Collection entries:

☆ ☆ ☆ ☆ ☆

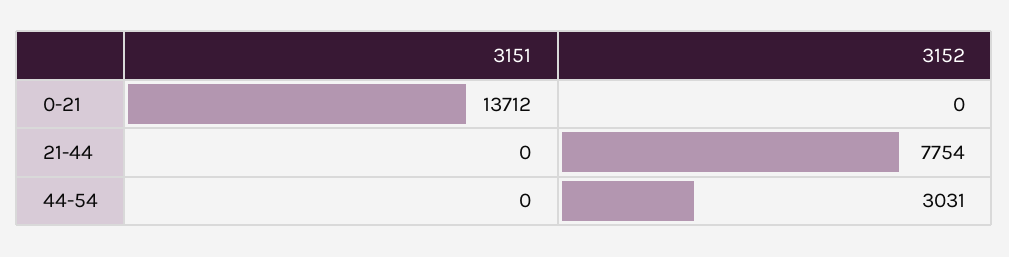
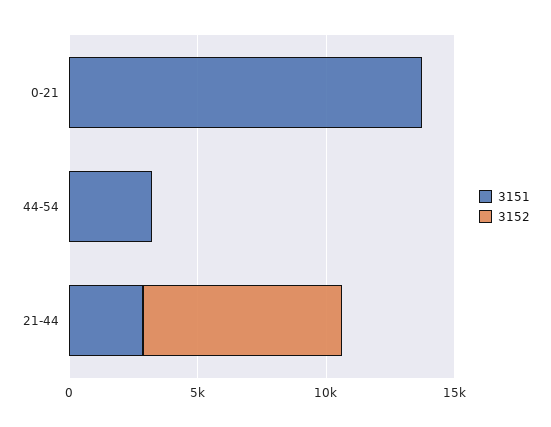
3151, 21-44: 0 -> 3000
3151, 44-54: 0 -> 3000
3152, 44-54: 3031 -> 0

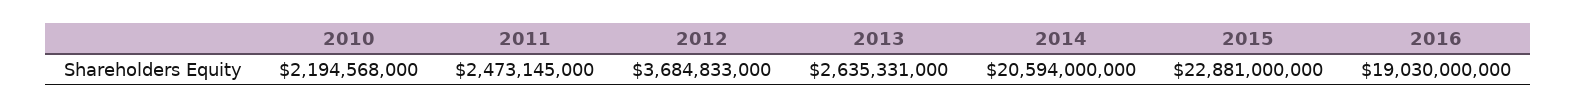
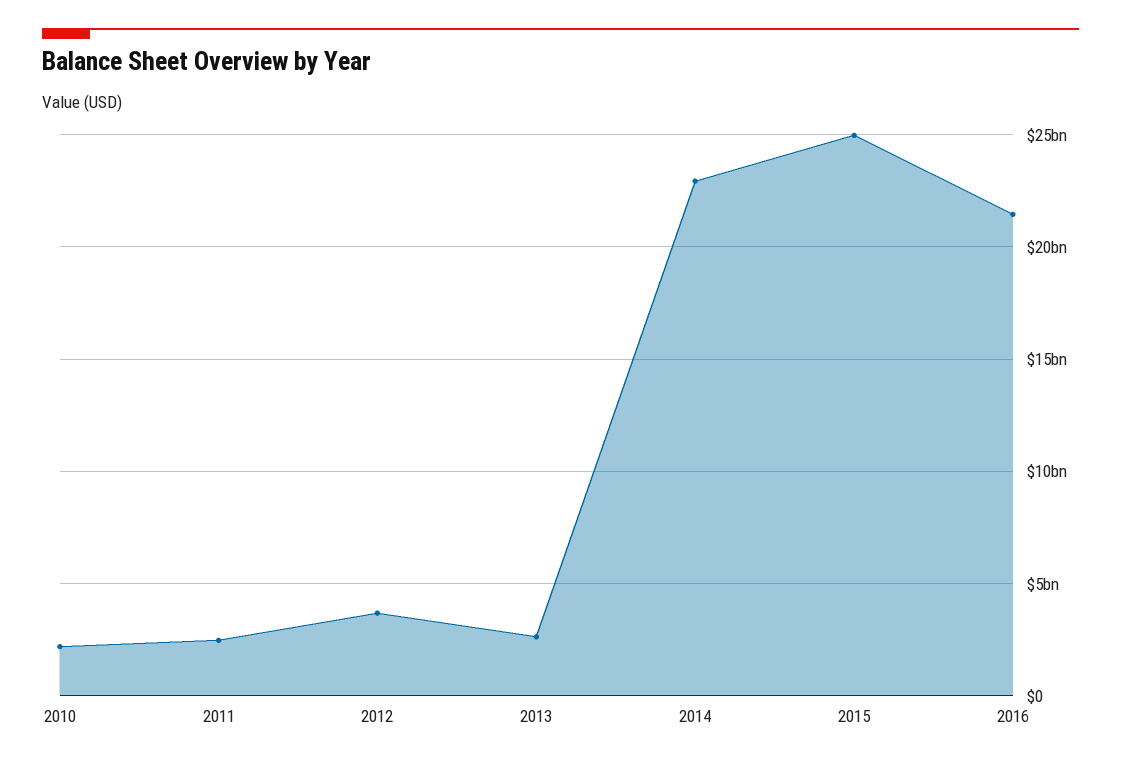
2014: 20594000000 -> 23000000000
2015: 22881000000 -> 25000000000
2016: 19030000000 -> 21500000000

☆ ☆ ☆ ☆ ☆

What is expected: Would you please retype all the data exactly? Leave out whatever pictures it holds.

Answer box:
3151, 21-44: 0 -> 3000
3151, 44-54: 0 -> 3000
3152, 44-54: 3031 -> 0

2014: 20594000000 -> 23000000000
2015: 22881000000 -> 25000000000
2016: 19030000000 -> 21500000000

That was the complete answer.